■ Required tasks:
(a) In the vaccine discussion, what annual capacity does the new plant in Beijing have?
(b) Please quote the vaccine discussion word for word between "But shouldn't this" and "by this intuition.", inclusive.

START Page extract

I think this is currently the strongest objection to the ideal timeline, even if it just points to the space where a concrete objection might well be.

I could not agree more with your sentiment, but the "We did ok" side has a point: If there was a much better policy or intervention, why was it  done by no country, and no philantrophist? 

Because philantrophists like Stoecker got sued and fordidden from deploying better interventions.

August 28, 2020: "Production has started at a new plant in Beijing with an annual capacity of roughly 300 million doses. Sinovac has agreed to supply 40 million doses to Bio Farma, an Indonesian state-owned company, between November and March. Sinovac started building the factory in late March and finished the project in July."

So this is in fact a little piece of the happy timeline.

But shouldn't this update our priors towards mostly being on the happy timeline, in the West as well? Given that it took Sinovac/China one year from last March to this March to scale up, and that their vaccines are easier to manufacture than mRNA vaccines,  and if we assume high investment from the start in China (so their timeline is close to optimal), it really starts to look like we could not have done much better on manufacturing (because the West does not differ strongly in available doses compared to China)? 

I.e. we could have approved a few months earlier, but even in December the UK and the US (I think?)  were mostly bottlenecked by supply issues, so an earlier approval should not have changed much by this intuition.

Not mostly happy, I think. China apparently needed a new factory, but other places didn't (to the tune of 3bn wasteful doses or ~12bn real ones). 

Also fast approval was only one prong of the fix, along with 2) an order of magnitude more investment, 3) invested much earlier, as pre-Phase I pre-purchases, 4) HCTs, and 5) pivoting away from 80%+ waste as soon as we realise we're doing that.

(HCTs are still relevant here because some of the vaccines have a shelf life < 6 months, and HCTs could thus allow May-June 2020 production to dampen the second or third waves.)

END Page extract
START Information supplied

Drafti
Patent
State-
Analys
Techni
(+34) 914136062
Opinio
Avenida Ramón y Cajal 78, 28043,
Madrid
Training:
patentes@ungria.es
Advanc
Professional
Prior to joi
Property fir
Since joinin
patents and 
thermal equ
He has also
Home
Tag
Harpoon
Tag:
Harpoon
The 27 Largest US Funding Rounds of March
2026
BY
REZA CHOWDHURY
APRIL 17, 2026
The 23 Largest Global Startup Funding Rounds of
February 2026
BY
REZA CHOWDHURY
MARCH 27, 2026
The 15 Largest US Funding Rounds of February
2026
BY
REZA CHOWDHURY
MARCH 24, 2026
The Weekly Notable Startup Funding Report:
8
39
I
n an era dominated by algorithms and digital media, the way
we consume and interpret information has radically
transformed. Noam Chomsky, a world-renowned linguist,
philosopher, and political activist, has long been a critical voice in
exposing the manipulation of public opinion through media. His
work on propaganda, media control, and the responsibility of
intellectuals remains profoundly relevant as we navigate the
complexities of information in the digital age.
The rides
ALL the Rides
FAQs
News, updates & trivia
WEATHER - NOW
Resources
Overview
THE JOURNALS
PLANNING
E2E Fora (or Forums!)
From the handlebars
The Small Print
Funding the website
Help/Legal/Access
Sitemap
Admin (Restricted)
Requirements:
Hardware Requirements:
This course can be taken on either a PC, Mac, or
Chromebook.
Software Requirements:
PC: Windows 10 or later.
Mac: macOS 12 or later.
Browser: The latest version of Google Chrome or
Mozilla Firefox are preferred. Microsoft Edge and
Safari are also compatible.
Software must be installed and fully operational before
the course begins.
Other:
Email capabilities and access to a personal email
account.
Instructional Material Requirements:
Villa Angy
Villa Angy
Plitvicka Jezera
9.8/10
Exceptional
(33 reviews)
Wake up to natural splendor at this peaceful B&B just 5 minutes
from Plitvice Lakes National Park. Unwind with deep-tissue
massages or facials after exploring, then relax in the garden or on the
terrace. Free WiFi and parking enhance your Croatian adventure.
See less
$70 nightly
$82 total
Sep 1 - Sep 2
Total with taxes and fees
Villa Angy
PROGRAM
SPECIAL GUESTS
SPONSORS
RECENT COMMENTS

END Information supplied
START Information supplied

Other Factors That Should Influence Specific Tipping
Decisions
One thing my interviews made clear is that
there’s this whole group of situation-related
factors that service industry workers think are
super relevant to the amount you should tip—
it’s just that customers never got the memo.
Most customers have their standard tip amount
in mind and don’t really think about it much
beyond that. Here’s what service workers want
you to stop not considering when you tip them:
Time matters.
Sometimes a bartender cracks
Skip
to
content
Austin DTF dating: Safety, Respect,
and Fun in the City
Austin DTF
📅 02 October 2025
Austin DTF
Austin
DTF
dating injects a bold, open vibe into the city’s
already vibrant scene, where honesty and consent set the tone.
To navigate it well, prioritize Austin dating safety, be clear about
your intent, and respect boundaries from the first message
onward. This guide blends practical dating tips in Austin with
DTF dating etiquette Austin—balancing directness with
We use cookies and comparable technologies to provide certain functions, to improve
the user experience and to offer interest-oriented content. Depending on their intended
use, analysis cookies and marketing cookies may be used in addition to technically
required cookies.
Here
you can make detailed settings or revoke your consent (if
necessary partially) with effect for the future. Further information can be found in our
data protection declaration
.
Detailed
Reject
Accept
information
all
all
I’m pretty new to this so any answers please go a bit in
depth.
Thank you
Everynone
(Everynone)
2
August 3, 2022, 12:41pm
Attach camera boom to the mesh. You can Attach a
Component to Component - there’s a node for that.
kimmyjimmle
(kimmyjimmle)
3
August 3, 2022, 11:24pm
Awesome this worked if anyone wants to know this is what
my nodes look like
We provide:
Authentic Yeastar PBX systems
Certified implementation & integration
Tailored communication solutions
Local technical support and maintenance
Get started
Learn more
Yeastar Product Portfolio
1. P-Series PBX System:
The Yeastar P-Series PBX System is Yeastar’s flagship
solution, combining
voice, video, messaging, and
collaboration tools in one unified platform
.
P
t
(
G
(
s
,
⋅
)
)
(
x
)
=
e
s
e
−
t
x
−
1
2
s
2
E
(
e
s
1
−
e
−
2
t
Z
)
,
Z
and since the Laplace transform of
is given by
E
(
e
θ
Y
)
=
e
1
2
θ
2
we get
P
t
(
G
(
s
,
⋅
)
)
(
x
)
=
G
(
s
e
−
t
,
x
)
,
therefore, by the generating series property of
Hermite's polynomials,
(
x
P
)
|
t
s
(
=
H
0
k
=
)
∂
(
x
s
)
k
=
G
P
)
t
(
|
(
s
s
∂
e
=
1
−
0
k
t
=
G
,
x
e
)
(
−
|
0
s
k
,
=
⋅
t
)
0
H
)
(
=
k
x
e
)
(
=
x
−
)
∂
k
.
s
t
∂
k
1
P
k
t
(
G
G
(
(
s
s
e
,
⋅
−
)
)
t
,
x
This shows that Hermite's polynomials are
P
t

END Information supplied
START Information supplied

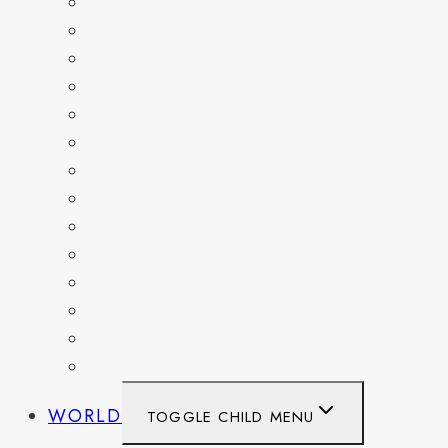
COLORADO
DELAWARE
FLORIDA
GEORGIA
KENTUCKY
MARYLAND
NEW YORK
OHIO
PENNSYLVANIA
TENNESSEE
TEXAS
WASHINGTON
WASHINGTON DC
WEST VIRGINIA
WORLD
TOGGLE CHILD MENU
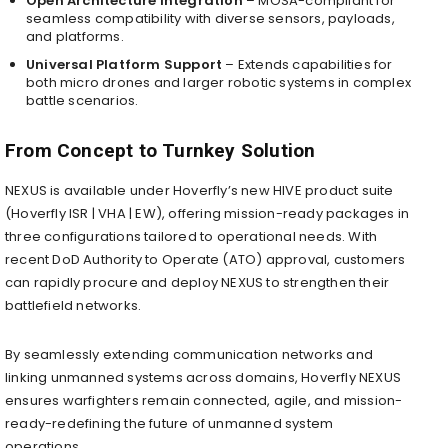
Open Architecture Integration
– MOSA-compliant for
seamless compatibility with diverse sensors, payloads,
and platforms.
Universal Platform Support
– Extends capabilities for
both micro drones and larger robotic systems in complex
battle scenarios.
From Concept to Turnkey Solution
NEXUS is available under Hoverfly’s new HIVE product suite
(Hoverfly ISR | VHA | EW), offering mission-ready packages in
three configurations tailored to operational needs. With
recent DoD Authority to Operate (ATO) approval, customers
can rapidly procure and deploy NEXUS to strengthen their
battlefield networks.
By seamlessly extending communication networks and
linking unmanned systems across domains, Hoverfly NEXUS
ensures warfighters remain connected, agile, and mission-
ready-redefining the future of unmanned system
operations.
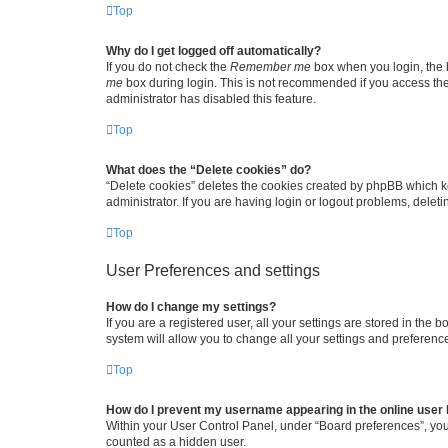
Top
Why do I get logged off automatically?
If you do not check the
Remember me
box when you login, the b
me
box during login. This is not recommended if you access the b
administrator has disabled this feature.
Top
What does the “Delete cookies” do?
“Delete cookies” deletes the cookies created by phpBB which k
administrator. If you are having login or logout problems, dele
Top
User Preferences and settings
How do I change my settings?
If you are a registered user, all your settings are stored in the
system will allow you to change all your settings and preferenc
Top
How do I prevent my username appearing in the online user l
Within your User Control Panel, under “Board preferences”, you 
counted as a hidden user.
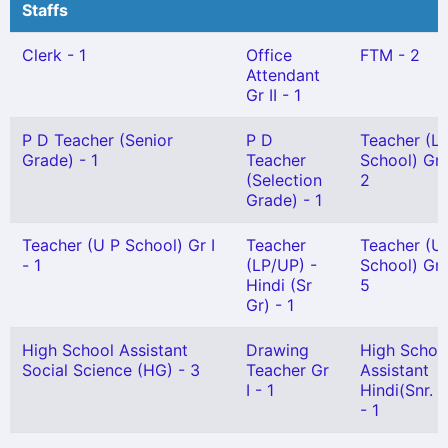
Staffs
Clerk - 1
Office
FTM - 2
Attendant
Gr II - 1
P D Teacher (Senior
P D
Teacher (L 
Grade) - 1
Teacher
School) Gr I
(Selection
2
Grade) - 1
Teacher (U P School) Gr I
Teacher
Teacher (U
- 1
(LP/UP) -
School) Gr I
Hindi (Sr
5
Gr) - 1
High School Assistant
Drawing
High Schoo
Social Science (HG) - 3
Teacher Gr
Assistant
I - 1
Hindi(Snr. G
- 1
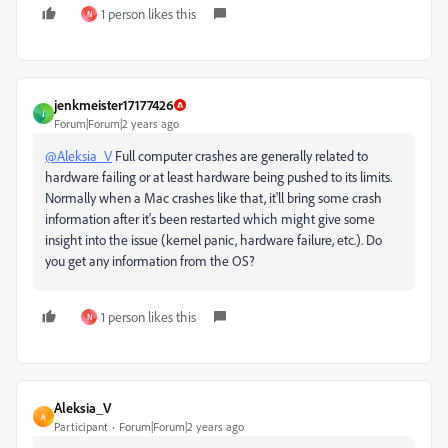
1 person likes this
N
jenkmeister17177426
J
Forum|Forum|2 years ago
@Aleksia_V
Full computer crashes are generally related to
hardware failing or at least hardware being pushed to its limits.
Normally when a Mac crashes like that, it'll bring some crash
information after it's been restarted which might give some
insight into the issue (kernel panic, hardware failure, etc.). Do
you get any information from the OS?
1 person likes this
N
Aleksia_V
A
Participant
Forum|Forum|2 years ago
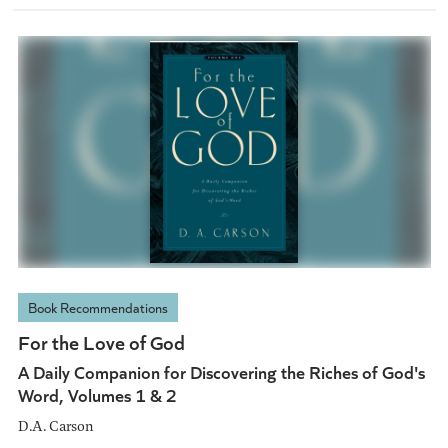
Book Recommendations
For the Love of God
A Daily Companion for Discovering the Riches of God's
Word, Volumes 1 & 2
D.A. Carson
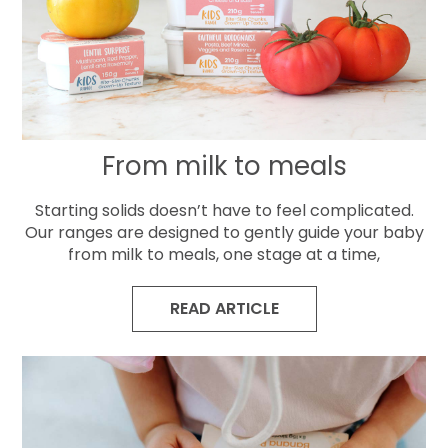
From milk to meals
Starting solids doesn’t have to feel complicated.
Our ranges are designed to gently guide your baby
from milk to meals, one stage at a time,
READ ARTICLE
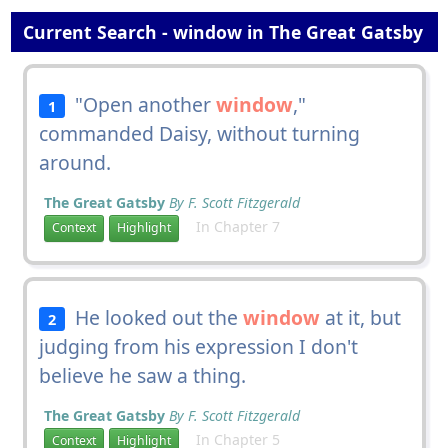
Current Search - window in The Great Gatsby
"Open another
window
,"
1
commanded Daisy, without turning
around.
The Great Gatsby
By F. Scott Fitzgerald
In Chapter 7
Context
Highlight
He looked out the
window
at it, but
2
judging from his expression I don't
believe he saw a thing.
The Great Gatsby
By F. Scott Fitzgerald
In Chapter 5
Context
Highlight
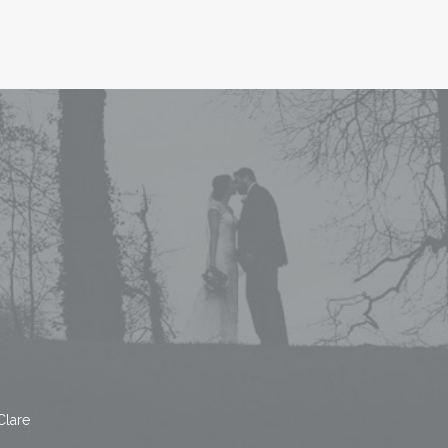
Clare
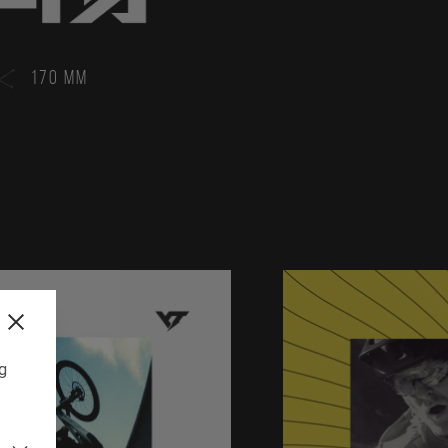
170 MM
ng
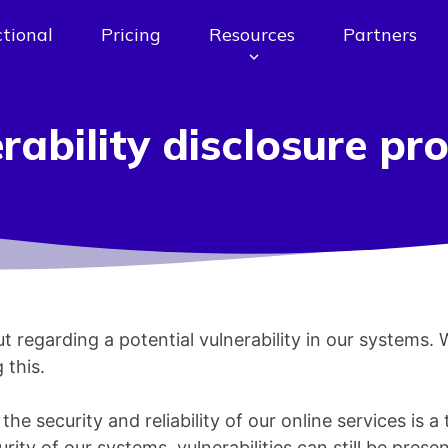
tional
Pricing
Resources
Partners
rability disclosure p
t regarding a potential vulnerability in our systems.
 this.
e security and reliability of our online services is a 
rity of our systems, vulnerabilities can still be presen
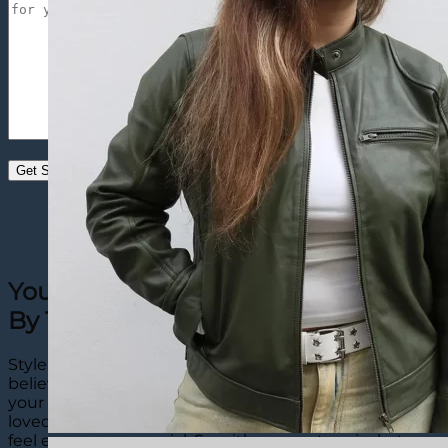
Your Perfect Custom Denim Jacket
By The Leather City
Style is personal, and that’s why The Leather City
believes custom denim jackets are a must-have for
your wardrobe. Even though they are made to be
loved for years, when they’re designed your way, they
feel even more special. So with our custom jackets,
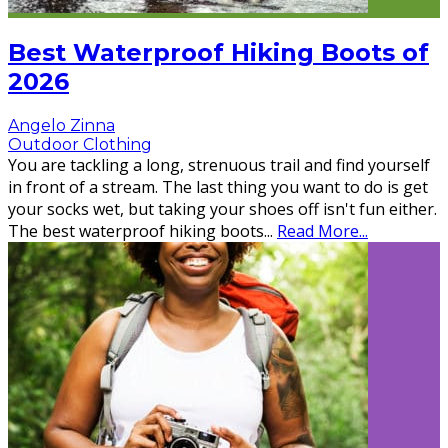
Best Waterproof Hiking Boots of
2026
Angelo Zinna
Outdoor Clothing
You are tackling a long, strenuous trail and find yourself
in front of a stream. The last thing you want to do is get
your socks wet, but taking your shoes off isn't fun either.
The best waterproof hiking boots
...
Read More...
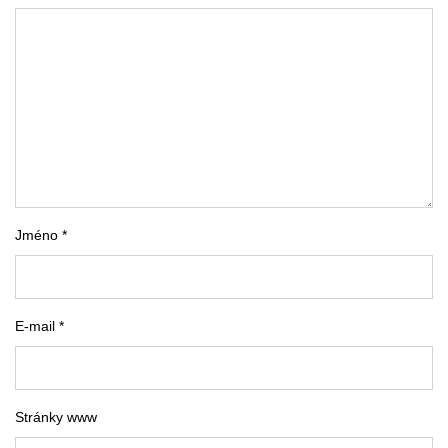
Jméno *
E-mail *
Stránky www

END Information supplied

■ Replies:
(a) Roughly 300 million doses.

(b)
But shouldn't this update our priors towards mostly being on the happy timeline, in the West as well? Given that it took Sinovac/China one year from last March to this March to scale up, and that their vaccines are easier to manufacture than mRNA vaccines,  and if we assume high investment from the start in China (so their timeline is close to optimal), it really starts to look like we could not have done much better on manufacturing (because the West does not differ strongly in available doses compared to China)? 

I.e. we could have approved a few months earlier, but even in December the UK and the US (I think?)  were mostly bottlenecked by supply issues, so an earlier approval should not have changed much by this intuition.